Texto proporcionado ->
= = = = =

Son más de dos millones y medio de colombianos que viven de sus pensiones —unos pocos—, de sus hijos o incluso más complejo, de su trabajo, pero derivado de la situación que vivimos ya no pueden producir o trabajar. Según el Informe Alternativo de la Fundación Saldarriaga Concha al Comité DESC (2017):
En Colombia, el trabajo durante la vejez es más una cuestión de necesidad que de disfrute del tiempo libre. Además de garantizar su propio bienestar, una parte considerable de las personas mayores deben contribuir a los gastos del hogar o responder por las necesidades de personas que dependen de ellas (…)
Es decir que, nuestros adultos mayores comprenden una población cuyas características: demográficas, sociales, físicas y culturales, les impide —en la estructura de nuestra sociedad moderna y occidental— ser de utilidad para los fines de crecimiento económico y desarrollo social, pero aun así tiene que producir para subsistir.
A eso súmele que nuestros adultos mayores hoy deben pasar sus días al abrigo de un televisor o un radio, contaminándose cada vez más con una propaganda que viene cargada de terror, en un país que ya de por sí da miedo. Una propaganda tan nefasta que hasta al más sano y cuerdo de los adolescentes se ve alcanzado por ella.

= = = = =

Conjunto de registros ->
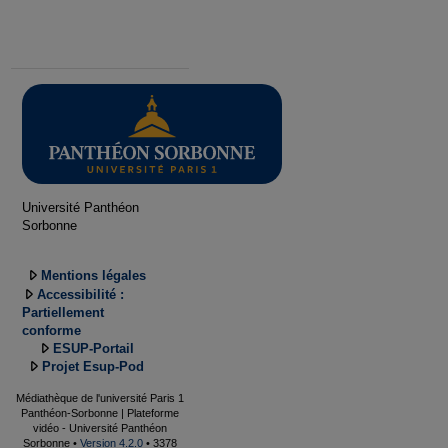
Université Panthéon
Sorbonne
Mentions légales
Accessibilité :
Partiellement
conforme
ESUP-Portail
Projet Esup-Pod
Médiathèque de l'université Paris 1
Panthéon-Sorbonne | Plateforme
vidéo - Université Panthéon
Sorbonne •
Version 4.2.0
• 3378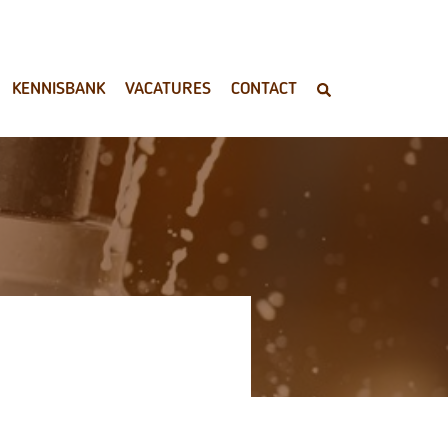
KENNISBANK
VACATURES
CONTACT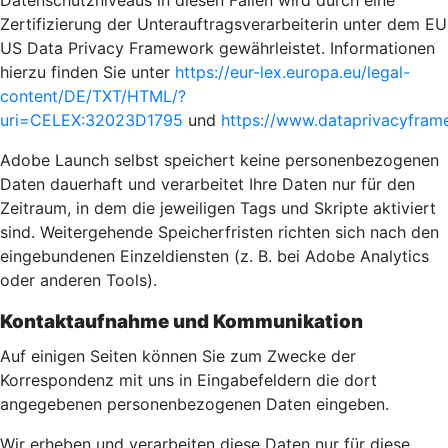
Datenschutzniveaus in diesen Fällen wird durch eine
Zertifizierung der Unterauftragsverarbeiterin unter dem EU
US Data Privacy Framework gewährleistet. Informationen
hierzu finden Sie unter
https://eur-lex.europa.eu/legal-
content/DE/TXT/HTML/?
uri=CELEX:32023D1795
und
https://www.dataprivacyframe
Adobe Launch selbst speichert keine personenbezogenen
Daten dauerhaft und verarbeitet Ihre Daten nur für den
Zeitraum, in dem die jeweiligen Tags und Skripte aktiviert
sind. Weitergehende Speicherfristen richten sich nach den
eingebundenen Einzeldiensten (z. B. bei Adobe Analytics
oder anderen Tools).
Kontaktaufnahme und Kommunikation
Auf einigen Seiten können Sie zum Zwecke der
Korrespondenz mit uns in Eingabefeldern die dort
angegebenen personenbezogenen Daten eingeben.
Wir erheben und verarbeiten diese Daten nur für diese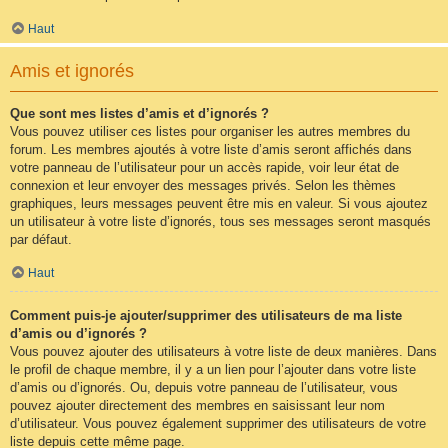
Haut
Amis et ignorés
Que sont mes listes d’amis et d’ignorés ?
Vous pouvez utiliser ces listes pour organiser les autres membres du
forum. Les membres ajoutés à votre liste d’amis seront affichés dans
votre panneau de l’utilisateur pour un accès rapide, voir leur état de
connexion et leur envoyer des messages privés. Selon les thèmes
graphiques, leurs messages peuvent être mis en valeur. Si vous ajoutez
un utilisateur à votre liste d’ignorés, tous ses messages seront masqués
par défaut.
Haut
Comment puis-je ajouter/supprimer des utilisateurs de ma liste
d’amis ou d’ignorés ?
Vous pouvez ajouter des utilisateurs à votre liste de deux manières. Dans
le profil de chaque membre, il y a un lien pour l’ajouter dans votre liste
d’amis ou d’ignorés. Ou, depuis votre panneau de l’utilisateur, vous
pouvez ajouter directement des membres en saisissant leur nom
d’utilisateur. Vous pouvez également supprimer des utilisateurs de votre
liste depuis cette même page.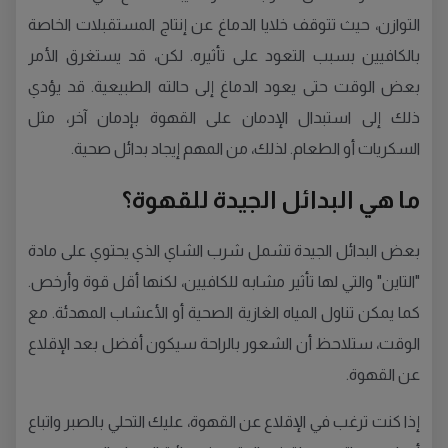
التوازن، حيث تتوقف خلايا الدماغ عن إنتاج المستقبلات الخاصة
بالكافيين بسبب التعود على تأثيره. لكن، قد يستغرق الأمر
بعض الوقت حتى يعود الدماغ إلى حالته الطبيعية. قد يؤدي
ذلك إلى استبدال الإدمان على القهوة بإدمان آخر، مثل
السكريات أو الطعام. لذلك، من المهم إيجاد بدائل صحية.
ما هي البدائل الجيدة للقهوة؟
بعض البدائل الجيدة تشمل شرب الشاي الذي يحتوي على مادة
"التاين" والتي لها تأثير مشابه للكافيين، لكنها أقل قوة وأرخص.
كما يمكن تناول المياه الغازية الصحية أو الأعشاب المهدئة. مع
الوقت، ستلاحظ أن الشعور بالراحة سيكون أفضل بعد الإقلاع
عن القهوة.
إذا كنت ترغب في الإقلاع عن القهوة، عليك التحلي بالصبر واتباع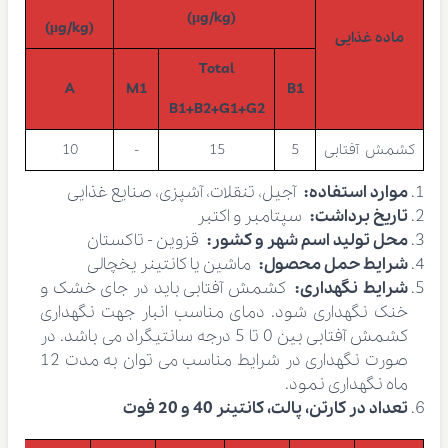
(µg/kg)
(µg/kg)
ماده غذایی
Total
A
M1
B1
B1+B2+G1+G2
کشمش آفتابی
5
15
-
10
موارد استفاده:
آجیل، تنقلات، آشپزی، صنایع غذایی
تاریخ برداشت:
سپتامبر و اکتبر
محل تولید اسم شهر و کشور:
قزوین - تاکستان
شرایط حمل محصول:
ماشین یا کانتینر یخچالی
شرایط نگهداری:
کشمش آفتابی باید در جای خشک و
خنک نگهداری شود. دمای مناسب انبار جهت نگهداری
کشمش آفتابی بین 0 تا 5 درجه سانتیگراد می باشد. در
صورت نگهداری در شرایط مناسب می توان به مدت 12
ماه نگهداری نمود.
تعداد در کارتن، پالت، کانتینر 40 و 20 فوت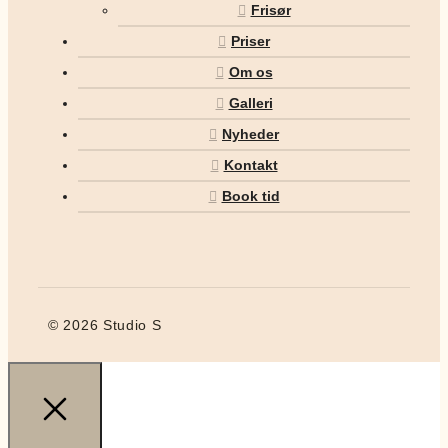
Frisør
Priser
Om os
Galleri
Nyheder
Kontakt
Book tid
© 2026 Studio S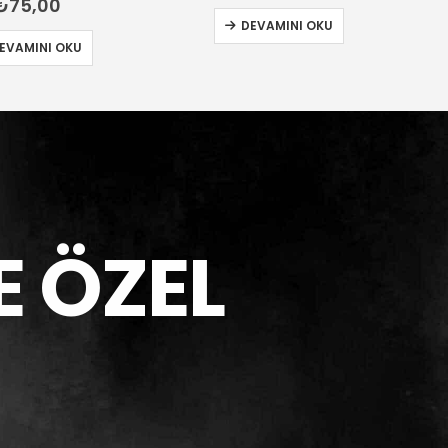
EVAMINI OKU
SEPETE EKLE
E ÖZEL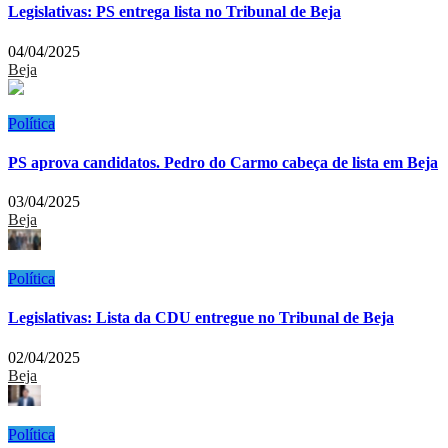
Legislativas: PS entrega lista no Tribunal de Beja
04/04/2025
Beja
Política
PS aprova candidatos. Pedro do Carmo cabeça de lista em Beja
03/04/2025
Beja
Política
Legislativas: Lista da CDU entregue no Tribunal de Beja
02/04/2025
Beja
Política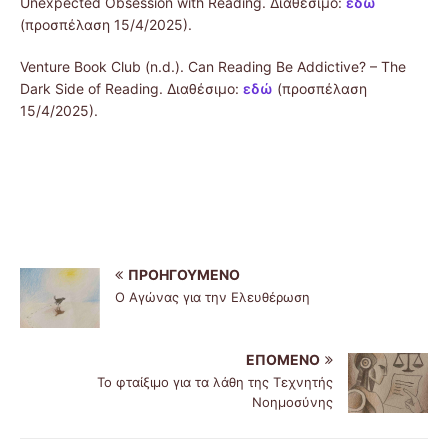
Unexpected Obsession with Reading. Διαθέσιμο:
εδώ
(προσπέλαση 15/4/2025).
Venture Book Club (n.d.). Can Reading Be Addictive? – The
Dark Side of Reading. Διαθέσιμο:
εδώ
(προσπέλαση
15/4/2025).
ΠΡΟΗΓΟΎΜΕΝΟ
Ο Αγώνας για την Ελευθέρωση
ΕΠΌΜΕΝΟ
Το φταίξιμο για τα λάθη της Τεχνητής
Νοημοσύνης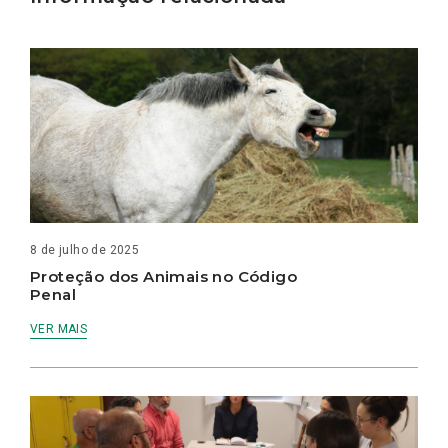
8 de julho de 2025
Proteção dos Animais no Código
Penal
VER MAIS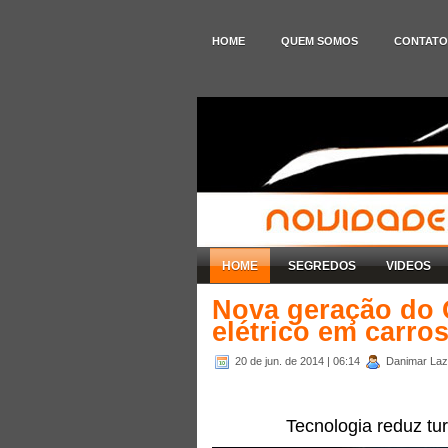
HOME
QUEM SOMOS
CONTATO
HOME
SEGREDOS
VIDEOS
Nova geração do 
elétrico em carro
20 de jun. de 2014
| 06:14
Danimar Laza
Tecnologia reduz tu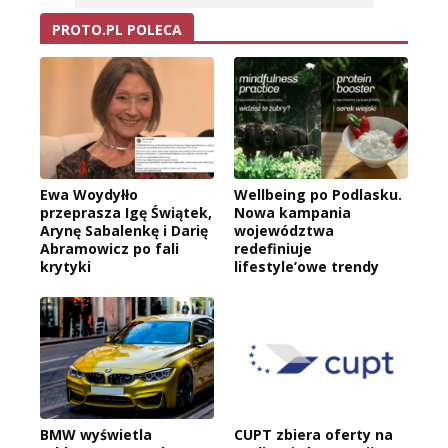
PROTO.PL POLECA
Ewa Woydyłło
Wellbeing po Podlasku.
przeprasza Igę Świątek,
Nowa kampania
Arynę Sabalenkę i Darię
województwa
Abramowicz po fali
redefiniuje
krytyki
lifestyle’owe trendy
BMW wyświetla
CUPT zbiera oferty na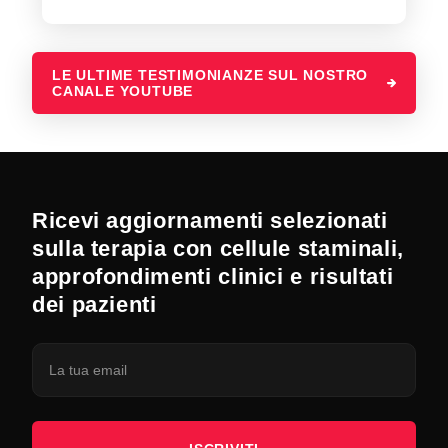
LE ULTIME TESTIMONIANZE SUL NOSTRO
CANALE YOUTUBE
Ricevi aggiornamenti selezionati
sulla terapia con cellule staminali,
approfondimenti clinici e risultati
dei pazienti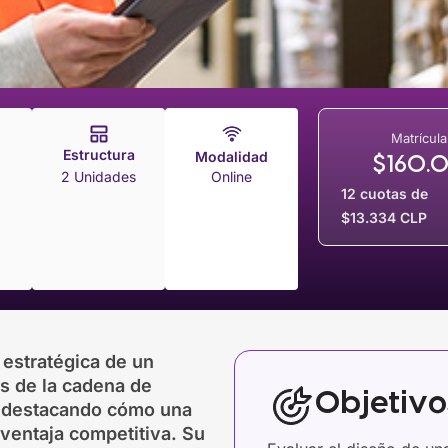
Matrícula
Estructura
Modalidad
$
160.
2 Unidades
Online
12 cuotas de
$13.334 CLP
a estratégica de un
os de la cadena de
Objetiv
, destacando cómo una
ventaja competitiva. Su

= = = = =

Tarea asignada A -> Según el texto sobre la vejez en Colombia, ¿qué características de los adultos mayores les impiden ser de utilidad para el crecimiento económico y el desarrollo social? Enumérelas todas.
Tarea asignada B -> Resuma en dos oraciones el texto sobre la vejez en Colombia.
Tarea asignada C -> Reproduzca el fragmento del texto sobre la vejez en Colombia desde "A eso súmele" hasta "alcanzado por ella.".

Respuesta esperada A -> Demográficas, sociales, físicas y culturales.

Respuesta esperada B -> Más de dos millones y medio de colombianos viven de sus pensiones, de sus hijos o de su trabajo, y en la vejez trabajar es más una necesidad que un disfrute, porque muchos deben contribuir a los gastos del hogar aunque sus características les impidan ser útiles para el crecimiento económico. Además, pasan sus días frente a un televisor o un radio, expuestos a una propaganda cargada de terror.

Respuesta esperada C ->
A eso súmele que nuestros adultos mayores hoy deben pasar sus días al abrigo de un televisor o un radio, contaminándose cada vez más con una propaganda que viene cargada de terror, en un país que ya de por sí da miedo. Una propaganda tan nefasta que hasta al más sano y cuerdo de los adolescentes se ve alcanzado por ella.